:: Action item ::
Would you show every line from the records that holds "Children"?

+ + +

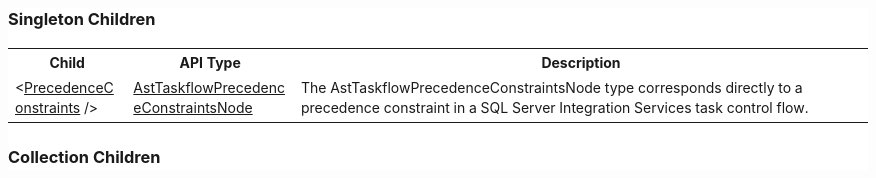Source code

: ### Singleton Children

<table id="ChildList" class="ChildList"><tbody><tr><th class="ChildNameColumnHeader">Child</th><th class="ChildTypeColumnHeader">API Type</th><th class="ChildSummaryColumnHeader">Description</th></tr><tr class="cd0"><td class="ChildName"><span class="punc">&lt;</span><a href=Varigence.Languages.Biml.Task.AstTaskflowPrecedenceConstraintsNode.html">PrecedenceConstraints</a><span class="punc"> /&gt;</span></td><td class="ChildType"><a href="../api-reference/Varigence.Languages.Biml.Task.AstTaskflowPrecedenceConstraintsNode.html">AstTaskflowPrecedenceConstraintsNode</a></td><td class="ChildSummary">The AstTaskflowPrecedenceConstraintsNode type corresponds directly to a precedence constraint in a SQL Server Integration Services task control flow. </td></tr></tbody></table>
</div>
<div class="ChildGroup">

### Collection Children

+ + +

:: The completed task ::
: ### Singleton Children
### Collection Children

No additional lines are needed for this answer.